Training and intervention phases are modular, with three algorithmic phases—(1) GSAE model training, (2) spectral vector bank curation, (3) dual-gated steering—each summarized by precise pseudocode (Yeon et al., 7 Dec 2025).

6. Empirical Results and Comparative Performance

Table: Summary of Main Metrics (Llama-3 8B)

Metric	GSAE	SAE steering	SafeSwitch
Selective refusal $A_s$	$82\%$	$42\%$	$58\%$
TriviaQA (utility)	$70.0\%$	—	—
TruthfulQA (utility)	$65.4\%$	—	—
GSM8K (utility)	$74.2\%$	—	—
Robust harm-refusal rate	$\geq90\%$	$40-70\%$	$40-70\%$

GSAE steering provides a substantial increase in selective refusal score ($A_s$) over both standard SAE steering and SafeSwitch, while retaining strong task accuracy across QA benchmarks.
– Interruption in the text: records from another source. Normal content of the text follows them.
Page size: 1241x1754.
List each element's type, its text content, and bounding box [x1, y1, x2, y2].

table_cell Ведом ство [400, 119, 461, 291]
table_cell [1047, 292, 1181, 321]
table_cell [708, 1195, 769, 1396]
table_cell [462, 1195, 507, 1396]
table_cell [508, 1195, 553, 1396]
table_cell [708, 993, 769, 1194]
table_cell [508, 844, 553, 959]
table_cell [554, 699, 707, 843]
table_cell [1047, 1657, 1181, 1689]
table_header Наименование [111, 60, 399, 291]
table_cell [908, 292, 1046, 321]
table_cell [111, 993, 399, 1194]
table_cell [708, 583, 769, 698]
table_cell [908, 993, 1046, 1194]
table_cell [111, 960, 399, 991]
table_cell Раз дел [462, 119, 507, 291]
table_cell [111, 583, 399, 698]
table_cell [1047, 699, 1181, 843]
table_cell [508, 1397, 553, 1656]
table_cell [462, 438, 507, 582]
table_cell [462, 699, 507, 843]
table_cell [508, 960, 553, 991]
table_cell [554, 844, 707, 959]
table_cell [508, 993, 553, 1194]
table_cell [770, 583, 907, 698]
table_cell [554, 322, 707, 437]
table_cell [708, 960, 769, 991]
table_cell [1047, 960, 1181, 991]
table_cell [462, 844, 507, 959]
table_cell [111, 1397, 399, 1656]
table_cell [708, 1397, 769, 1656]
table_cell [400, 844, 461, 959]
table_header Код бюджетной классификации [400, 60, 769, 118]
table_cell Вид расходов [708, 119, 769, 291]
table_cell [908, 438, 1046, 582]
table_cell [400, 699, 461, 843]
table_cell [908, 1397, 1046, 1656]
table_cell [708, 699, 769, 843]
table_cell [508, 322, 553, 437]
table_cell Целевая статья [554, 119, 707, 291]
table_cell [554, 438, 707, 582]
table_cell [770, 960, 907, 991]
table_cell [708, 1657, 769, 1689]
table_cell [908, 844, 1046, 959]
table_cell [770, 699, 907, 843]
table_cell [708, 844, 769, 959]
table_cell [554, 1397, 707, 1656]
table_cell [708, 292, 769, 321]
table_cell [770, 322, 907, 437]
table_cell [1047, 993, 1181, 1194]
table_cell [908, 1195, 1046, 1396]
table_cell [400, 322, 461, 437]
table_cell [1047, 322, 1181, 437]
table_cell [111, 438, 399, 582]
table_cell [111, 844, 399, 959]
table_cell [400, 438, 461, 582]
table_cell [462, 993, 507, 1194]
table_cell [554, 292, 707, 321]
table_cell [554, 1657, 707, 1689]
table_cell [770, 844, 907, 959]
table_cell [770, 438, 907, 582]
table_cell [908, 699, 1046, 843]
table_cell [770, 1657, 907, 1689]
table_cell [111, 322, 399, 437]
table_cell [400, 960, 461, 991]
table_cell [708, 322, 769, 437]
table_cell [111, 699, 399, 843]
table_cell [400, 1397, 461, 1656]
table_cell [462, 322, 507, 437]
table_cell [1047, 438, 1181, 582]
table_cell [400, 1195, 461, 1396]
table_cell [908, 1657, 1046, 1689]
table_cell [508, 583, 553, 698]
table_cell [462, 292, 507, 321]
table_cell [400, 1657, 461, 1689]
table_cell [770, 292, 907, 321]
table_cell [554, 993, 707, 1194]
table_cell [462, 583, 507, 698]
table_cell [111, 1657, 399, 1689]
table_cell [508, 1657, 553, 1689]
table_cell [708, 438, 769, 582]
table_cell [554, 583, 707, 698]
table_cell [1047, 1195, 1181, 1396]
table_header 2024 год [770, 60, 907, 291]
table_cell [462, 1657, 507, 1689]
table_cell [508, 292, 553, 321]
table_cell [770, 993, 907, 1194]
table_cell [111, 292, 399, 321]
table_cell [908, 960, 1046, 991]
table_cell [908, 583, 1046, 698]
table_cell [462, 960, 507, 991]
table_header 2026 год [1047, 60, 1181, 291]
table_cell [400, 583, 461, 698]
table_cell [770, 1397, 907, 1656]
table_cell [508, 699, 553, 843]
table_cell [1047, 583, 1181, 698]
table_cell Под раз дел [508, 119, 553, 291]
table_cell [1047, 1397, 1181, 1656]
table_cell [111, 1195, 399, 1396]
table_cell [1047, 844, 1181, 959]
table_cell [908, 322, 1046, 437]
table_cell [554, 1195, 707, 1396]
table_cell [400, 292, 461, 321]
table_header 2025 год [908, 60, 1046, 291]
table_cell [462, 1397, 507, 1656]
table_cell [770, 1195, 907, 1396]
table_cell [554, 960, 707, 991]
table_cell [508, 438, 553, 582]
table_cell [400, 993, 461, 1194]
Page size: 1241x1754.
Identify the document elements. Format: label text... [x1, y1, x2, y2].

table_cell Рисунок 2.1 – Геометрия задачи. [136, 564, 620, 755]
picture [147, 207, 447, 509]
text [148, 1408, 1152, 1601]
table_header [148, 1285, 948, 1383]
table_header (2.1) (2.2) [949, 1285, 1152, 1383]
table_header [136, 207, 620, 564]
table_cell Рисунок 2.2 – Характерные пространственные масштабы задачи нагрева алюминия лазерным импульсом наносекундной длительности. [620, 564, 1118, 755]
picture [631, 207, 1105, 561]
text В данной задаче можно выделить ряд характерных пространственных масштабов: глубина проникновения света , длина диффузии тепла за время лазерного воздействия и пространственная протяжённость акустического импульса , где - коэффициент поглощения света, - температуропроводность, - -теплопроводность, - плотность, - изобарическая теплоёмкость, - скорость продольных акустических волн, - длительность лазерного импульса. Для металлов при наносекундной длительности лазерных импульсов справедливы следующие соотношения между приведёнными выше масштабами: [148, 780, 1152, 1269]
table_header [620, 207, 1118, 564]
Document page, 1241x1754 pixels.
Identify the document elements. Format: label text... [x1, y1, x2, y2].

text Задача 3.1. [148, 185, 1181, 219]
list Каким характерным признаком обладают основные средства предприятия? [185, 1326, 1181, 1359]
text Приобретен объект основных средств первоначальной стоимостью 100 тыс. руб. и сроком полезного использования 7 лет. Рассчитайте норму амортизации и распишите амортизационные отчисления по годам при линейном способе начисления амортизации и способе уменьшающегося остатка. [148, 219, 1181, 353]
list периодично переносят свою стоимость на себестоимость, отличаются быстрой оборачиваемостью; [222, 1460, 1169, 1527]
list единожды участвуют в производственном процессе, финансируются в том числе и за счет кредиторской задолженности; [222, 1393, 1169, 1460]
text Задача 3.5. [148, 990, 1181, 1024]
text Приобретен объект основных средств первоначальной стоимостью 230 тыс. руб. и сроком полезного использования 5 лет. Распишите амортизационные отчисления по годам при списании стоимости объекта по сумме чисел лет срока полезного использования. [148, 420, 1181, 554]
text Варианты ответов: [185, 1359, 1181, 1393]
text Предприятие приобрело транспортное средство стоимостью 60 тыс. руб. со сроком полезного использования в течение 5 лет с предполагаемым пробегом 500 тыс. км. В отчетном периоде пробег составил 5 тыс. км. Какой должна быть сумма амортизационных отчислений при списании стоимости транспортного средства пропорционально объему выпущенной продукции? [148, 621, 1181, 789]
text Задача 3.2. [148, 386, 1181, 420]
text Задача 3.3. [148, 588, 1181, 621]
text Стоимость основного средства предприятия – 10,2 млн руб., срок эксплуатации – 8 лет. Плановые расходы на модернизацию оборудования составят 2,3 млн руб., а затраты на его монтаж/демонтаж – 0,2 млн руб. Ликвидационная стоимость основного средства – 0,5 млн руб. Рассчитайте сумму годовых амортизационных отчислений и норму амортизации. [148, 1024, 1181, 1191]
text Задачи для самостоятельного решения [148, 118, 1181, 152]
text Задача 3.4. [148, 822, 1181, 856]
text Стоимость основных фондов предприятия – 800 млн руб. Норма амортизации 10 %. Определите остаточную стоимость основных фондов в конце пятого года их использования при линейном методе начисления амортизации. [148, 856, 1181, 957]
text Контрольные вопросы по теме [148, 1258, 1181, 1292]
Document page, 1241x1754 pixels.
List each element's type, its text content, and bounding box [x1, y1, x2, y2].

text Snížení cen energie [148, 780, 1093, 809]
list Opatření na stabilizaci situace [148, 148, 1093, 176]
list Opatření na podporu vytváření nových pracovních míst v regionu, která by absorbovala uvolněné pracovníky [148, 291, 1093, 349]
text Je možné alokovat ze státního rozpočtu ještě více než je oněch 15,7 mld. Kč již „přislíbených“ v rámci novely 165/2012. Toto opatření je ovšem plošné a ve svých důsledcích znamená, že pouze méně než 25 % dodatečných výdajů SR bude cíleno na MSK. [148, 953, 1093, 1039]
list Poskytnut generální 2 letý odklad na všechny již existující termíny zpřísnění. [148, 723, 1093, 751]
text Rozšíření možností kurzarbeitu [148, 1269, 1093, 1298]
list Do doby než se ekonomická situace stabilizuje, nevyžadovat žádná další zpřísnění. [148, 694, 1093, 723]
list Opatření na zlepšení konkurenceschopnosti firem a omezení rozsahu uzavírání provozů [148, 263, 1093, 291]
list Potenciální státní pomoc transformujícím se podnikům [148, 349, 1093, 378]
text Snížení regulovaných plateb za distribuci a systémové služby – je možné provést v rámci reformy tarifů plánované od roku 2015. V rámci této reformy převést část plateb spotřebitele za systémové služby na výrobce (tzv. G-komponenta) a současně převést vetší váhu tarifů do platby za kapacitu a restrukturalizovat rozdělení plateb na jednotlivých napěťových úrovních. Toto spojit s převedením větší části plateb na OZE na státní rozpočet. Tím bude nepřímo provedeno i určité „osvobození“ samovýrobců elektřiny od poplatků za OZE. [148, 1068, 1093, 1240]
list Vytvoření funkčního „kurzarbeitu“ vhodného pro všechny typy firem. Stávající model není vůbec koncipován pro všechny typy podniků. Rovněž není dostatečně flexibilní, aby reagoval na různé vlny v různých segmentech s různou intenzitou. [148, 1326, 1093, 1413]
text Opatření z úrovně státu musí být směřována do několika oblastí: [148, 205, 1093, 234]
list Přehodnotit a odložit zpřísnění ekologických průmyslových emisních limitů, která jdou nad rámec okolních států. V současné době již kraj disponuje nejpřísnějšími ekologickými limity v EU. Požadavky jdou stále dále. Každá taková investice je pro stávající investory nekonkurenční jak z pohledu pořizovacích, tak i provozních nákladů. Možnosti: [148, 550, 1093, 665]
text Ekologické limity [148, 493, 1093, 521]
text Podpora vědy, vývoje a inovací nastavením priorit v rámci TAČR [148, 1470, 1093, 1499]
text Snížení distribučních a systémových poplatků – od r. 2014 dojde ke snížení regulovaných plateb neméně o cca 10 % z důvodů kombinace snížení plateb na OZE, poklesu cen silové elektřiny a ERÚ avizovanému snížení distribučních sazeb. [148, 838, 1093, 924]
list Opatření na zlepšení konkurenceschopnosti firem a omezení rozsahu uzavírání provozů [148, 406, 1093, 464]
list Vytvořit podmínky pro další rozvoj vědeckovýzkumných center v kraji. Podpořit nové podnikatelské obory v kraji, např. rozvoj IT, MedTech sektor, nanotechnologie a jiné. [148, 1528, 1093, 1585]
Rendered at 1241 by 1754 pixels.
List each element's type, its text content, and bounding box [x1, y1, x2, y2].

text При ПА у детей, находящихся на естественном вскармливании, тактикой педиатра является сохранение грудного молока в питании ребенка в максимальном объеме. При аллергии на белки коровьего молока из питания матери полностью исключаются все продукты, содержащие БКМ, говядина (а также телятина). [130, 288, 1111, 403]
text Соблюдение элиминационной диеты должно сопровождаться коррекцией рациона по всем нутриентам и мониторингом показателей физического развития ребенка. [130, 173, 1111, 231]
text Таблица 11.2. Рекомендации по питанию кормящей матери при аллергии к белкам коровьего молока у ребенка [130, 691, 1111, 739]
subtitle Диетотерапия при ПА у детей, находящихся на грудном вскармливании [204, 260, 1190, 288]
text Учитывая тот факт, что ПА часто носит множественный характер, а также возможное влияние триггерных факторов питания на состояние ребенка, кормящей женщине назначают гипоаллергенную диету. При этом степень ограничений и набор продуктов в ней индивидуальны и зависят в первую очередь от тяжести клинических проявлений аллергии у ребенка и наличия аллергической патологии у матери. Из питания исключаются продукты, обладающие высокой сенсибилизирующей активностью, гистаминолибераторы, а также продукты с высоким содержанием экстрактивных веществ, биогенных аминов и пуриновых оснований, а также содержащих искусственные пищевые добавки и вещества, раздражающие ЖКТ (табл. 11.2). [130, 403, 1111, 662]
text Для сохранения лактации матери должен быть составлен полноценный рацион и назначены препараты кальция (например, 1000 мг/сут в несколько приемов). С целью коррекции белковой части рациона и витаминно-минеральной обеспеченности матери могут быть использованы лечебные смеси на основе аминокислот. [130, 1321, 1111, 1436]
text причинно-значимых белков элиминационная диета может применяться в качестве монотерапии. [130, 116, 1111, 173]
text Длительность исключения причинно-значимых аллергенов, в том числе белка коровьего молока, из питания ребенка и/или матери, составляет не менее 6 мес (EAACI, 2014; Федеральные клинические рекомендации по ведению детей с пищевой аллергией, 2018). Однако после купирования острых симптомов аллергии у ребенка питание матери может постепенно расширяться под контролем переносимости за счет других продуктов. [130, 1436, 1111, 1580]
On adversarial jailbreak tests (GCG, AutoDAN, TAP, adaptive), GSAE sustains a harm-refusal rate $\geq 90\%$, whereas prior methods degrade to $40$–$70\%$. Performance generalizes across LLaMA-3, Mistral, Qwen, and Phi model families, consistently exceeding SafeSwitch by $10$–$20$ points in $A_s$.

7. Significance and Conceptual Advances

GSAEs address limitations of prior activation steering approaches, which operationalized abstract safety concepts as single-feature phenomena. Experiments confirm that GSAEs recover smooth, distributed latent representations necessary to steer for nuanced, non-localized safety attributes (e.g., refusal, temporality), enforcing adaptive refusals while minimizing detrimental effects on benign utility. The dual-gated inference mechanism, underpinned by graph-regularized autoencoding, supports real-time control over LLM outputs in both prompt and continuation phases. This suggests a general paradigm for distributed concept operationalization in safety-critical model interventions (Yeon et al., 7 Dec 2025).